▸ Document section
============================================================

William Perkins (1558–1602) was an influential English cleric and Cambridge theologian, receiving both a B.A. and M.A. from the university in 1581 and 1584 respectively, and also one of the foremost leaders of the Puritan movement in the Church of England during the Elizabethan era. Although not entirely accepting of the Church of England's ecclesiastical practices, Perkins conformed to many of the policies and procedures imposed by the Elizabethan Settlement. He did remain, however, sympathetic to the non-conformist puritans and even faced disciplinary action for his support.

Perkins was a prolific author who penned over forty works, many of which were published posthumously. In addition to writing, he also served as a fellow at Christ's College and as a lecturer at St Andrew's Church in Cambridge. He was a firm proponent of Reformed theology, particularly the supralapsarian theology of Theodore Beza and John Calvin. In addition, he was a staunch defender of Protestant ideals, specifically the five solae with a particular emphasis on solus Christus and sola Scriptura.

Early life 

Perkins was born to Thomas and Anna Perkins at Marston Jabbett in the parish of Bulkington, Warwickshire, England in 1558, the year in which the Protestant Elizabeth I succeeded her Catholic sister Mary as Queen of England.  Perkins lived his entire life under Elizabeth I, dying one year before the Queen's own death in 1603.  Perkins's relationship with Elizabeth was ambiguous: on the one hand, she was Good Queen Bess, the monarch under whom England finally and firmly became a Protestant nation; on the other hand, Perkins and the other members of the Puritan movement were frustrated that the Elizabethan settlement had not gone far enough and pushed for further Reformation.

Little is known of Perkins' childhood and upbringing. Sometime in his early life he was rendered lame which forced him to write with his left hand. His family was evidently of some means, since in June 1577, at age 19, Perkins was enrolled as a pensioner of Christ's College, Cambridge being trained in the tradition of the Reformed scholastic framework. He would receive his BA in 1581 and his MA in 1584.

According to an unverifiable story, Perkins was convicted of the error of his ways after he heard a Cambridge mother say to her child, "Hold your tongue, or I will give you to drunken Perkins yonder." Whether or not the story is true, it is clear that Perkins had a religious awakening sometime between 1581 and 1584 during his time at Cambridge. Thomas Fuller's biographical profile of Perkins portrayed him as "very wild in his youth," skilled in mathematics, possessed of "a rare felicity in speedy reading of books," and preaching, early in his ministry, with a sternness that he mitigated in later years:He would pronounce the word damn with such an emphasis, as left a doleful echo in his auditors' ears a good while after.... But in his older age he altered his voice and remitted much of his former rigidness; often professing that to preach mercy was that proper office of the ministers of the Gospel.Perkins's sermons, wrote Fuller, "were not so plain but that the piously learned did admire them, nor so learned but that the plain did understand them."

============================================================

▸ Task list
A - Decide whether each statement agrees with the William Perkins article, and answer yes or no, quoting the deciding words: (i) Perkins entered Christ's College, Cambridge at age 19. (ii) Perkins outlived Elizabeth I. (iii) Perkins wrote with his right hand.
B - According to the William Perkins article, where was Perkins born?
C - Write a continuation of the William Perkins article, starting after its last sentence.
The listing has no role in this work.

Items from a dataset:
============================================================

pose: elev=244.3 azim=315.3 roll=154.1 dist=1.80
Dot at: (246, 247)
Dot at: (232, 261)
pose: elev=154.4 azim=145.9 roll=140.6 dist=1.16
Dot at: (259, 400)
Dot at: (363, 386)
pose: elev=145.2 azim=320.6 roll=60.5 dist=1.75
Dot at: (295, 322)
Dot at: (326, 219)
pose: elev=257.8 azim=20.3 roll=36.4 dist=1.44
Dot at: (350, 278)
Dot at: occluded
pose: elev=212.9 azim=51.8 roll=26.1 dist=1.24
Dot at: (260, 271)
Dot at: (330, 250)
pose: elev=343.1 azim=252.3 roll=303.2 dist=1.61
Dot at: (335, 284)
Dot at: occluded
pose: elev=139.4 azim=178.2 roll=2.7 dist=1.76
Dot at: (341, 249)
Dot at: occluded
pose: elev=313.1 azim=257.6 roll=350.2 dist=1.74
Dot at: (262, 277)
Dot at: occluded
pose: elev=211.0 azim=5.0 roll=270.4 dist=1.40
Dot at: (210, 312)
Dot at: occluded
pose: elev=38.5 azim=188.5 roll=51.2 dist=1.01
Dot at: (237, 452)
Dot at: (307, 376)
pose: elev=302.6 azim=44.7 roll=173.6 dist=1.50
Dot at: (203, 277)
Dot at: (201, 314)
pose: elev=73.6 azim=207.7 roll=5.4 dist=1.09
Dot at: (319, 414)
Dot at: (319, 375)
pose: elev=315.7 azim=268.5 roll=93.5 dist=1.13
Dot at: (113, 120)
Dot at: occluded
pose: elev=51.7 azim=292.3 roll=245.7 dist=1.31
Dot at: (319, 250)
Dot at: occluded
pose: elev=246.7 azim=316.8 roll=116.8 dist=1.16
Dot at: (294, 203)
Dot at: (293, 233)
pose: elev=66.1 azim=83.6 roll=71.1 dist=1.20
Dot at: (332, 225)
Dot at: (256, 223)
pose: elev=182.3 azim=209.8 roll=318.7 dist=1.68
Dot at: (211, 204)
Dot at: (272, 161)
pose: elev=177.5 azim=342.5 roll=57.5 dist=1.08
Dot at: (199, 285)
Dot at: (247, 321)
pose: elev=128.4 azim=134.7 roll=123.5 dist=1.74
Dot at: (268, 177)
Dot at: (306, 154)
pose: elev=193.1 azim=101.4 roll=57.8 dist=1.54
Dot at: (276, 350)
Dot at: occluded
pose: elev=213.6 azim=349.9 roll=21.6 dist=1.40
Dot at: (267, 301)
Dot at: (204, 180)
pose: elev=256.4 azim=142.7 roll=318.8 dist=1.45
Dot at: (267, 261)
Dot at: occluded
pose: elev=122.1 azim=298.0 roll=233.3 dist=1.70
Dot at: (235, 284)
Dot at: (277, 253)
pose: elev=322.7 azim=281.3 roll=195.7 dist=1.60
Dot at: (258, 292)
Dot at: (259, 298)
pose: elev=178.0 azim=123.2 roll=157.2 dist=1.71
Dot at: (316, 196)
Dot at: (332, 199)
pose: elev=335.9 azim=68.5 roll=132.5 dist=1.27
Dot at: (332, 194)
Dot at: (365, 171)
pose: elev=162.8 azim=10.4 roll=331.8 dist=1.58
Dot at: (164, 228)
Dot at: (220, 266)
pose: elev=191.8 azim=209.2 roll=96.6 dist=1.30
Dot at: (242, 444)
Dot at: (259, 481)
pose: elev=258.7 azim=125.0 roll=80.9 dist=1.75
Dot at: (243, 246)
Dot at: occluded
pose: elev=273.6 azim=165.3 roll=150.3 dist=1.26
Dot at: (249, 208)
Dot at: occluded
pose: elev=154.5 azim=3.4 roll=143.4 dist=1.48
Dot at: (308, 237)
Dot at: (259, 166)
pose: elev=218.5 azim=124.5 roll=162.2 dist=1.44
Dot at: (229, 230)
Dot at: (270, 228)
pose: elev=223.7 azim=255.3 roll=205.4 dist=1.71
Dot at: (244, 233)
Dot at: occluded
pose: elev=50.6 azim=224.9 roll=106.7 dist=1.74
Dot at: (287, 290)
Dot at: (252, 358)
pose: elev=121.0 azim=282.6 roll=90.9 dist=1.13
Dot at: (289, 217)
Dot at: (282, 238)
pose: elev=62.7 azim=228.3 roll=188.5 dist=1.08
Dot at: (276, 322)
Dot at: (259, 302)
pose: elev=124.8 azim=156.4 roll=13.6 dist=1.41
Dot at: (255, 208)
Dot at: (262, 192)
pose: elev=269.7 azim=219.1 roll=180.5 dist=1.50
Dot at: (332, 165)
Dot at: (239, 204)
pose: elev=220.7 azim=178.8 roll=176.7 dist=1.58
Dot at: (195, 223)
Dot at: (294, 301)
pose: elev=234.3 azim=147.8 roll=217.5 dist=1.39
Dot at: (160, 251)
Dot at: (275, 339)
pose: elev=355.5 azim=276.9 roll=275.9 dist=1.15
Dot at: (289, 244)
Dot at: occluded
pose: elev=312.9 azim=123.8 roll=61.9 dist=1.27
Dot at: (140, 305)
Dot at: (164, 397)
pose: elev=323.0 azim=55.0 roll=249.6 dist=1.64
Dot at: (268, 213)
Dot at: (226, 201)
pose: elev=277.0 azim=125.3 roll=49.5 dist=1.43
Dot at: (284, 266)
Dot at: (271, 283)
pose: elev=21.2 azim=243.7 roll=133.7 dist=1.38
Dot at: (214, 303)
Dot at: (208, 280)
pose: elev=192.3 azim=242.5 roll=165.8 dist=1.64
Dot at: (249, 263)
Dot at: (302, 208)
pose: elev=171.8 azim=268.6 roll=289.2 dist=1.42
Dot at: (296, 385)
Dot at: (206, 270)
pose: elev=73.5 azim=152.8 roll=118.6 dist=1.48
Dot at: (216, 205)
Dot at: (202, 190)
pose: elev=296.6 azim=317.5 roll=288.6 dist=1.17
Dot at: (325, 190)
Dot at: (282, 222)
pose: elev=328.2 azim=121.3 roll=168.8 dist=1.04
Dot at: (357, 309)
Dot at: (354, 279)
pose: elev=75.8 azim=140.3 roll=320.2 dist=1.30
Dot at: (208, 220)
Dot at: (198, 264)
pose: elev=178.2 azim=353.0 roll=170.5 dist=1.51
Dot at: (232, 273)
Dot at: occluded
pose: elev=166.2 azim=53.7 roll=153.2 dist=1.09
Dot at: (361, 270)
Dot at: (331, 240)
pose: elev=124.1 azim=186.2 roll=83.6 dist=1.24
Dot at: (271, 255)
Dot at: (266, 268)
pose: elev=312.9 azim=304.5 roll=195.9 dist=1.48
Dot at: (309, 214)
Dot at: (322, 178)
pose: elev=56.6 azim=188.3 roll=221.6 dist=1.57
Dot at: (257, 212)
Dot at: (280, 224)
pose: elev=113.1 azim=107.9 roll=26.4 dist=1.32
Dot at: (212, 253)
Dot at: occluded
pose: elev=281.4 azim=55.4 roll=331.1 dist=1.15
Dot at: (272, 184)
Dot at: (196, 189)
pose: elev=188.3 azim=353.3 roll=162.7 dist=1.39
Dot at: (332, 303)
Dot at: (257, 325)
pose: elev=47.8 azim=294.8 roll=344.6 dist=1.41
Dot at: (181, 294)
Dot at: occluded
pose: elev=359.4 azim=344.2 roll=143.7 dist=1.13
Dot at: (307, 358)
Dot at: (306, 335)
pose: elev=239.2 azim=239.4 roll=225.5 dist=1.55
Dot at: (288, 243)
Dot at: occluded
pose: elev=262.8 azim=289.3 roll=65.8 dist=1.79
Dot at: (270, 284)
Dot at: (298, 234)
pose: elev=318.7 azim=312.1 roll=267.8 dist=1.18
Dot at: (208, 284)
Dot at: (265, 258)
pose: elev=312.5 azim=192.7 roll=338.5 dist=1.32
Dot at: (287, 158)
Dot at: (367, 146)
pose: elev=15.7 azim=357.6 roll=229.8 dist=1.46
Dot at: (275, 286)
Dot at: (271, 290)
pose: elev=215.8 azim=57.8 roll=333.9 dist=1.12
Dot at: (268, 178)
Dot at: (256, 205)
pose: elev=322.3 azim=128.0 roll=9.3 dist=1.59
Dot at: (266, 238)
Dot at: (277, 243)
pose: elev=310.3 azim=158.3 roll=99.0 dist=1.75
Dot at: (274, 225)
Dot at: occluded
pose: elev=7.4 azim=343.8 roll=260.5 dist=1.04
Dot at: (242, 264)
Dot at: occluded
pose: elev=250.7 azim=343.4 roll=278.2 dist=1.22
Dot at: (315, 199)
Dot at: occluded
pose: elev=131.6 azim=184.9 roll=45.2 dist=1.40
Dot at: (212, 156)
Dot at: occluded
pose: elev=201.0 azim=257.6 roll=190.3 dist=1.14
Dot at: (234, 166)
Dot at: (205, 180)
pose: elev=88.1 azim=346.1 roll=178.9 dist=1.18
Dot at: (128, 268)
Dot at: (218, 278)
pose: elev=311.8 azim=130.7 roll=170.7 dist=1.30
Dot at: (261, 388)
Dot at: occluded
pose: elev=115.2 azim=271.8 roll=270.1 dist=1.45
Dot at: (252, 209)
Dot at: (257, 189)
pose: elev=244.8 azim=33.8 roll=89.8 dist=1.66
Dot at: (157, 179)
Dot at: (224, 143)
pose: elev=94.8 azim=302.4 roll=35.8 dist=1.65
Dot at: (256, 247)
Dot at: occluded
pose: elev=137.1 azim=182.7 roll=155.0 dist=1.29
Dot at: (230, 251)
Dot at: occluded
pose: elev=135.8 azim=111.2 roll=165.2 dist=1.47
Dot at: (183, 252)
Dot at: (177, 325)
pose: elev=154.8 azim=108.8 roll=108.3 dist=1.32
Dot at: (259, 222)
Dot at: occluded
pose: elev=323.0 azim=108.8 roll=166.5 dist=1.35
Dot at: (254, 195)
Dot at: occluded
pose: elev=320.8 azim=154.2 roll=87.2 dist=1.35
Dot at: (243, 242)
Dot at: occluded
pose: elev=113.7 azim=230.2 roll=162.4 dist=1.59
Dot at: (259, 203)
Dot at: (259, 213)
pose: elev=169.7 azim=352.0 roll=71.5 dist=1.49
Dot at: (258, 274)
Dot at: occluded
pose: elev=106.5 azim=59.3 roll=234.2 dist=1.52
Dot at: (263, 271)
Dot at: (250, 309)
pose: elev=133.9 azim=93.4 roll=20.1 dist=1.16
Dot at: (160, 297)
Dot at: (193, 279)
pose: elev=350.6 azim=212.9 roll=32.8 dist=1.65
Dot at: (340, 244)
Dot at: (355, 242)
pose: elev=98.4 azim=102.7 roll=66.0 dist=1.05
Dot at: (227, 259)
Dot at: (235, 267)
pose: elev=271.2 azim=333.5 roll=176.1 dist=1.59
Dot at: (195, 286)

============================================================

▸ Answers
A -
(i) Yes: "in June 1577, at age 19, Perkins was enrolled as a pensioner of Christ's College, Cambridge"
(ii) No: "dying one year before the Queen's own death in 1603"
(iii) No: "Sometime in his early life he was rendered lame which forced him to write with his left hand."

B - He was born at Marston Jabbett in the parish of Bulkington, Warwickshire, England.

C -
Perkins thus began a lifelong association with the "moderate-puritan" wing of the Church of England which held views similar to those of the continental Calvinist theologians Theodore Beza, Girolamo Zanchi, and Zacharias Ursinus.  Perkins's circle at Cambridge included Laurence Chaderton and Richard Greenham.

Perkins as clergyman and Cambridge fellow 

Following his ordination, Perkins also preached his first sermons to the prisoners of the Cambridge jail. On one celebrated occasion, Perkins encountered a young man who was going to be executed for his crimes and who feared he was shortly going to be in hell: Perkins convinced the man that, through Christ, God could forgive his sins, and the formerly distraught youth faced his execution with manly composure as a result.

In 1584, after receiving his MA, Perkins was elected as a fellow of Christ's College, a post he held until 1594.  In 1585, he became a Lecturer of St Andrew the Great in Cambridge, a post he held until his death.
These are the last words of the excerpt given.